I don't even care that much for chicken but that looks really good.


----------



## Two Knots (Nov 12, 2011)

Here are the directions for French Onion chicken.

Cut up boneless chicken breast and dredge in flour FIRST,
THEN DIP IN EGG SECONDLY and then
fry up chicken in a bit of canola or vegetable oil on both 
sides until lightly brown.
Remove chicken from frying pan to a plate
cover with foil.
then remove corn oil excess oil.

Then fry up onions in frying pan (in about 2 Tab of olive oil) until golden.
then add about 1 Tab flour and mix around( to help thicken chicken broth)

then add 2 cups of chicken broth, 1/3 cup white wine
then add and about 1/3 teaspoon
garlic powder. 
Simmer together for about 7 minutes or so.
taste for salt and pepper.
lastly add about 4 Tablespoons unsalted butter ( adding the 
butter last will furthur thicken soup slightly.

then add the chicken make sure the top of the chicken is exposed.
Now add the cheese on top of the chicken, Swiss or motazarella
or both, cover tightly and simmer ON LOW for a few more minutes
until cheese is melted.
uncover then lastly add the *croutons either homemade or store bought.
then serve.
Just before serving a sprinkle of Italian grading cheese all over
(Parmagino or Romano) and fresh chopped Italoan parsley is a good thing 

*I make homemade croutons with cut up stale Italian bread,
sprinkle with a light dusting of garlic powder and Italian seasoning
and fry in a cast iron fry pan that has just a light smear of olive oil,
keep stirring until lightly browned. ( store in fridge)


White rice is great with this dish.


----------



## Two Knots (Nov 12, 2011)

Colbyt said:


> I don't even care that much for chicken but that looks really good.

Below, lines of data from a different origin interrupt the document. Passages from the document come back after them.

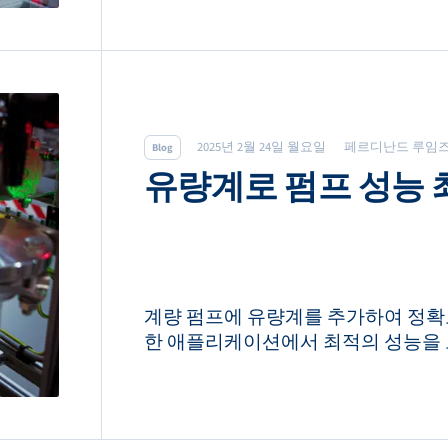
2025년 2월 24일 월요일
페르디난드 루임
Blog
유량계로 펌프 성능
계량 펌프에 유량계를 추가하여 정확
한 애플리케이션에서 최적의 성능을 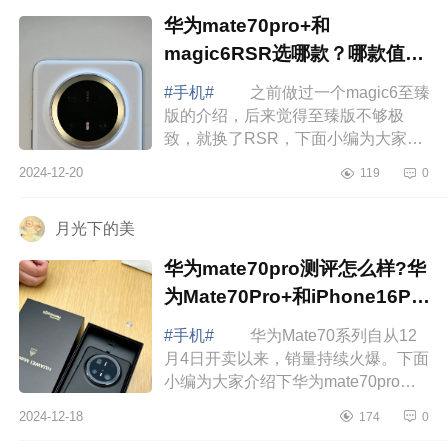
华为mate70pro+和
magic6RSR选哪款？哪款值得
入手
#手机#
之前做过一个magic6至臻
版的介绍，后来觉得至臻版不够极
致，就换了RSR，下面小编为大家介
绍下华为mate70pro+和magic6RSR
2024-12-20
119
0
选哪款？哪款值得入手 华为
mate70pro+和magi...
月光下的美
华为mate70pro测评怎么样?华
为Mate70Pro+和iPhone16Pro
哪款拍照好
#手机#
华为Mate70系列自从12
月4日开卖以来，销量持续火爆。下面
小编为大家介绍下华为mate70pro测
评怎么样?华为Mate70Pro+和
2024-12-18
174
0
iPhone16Pro哪款拍照好 华为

Then try it with boneless pork. :smile:


----------



## Colbyt (Jan 27, 2014)

Two Knots said:


> Then try it with boneless pork. :smile:





I will try it your way.


My boneless pork loins get cooked off medium and slavered in homemade, small batch tomato chutney. Even the wife who is not a tomato fan does this.


----------



## Two Knots (Nov 12, 2011)

Colbyt said:


> I will try it your way.


good decision. :thumbsup:


----------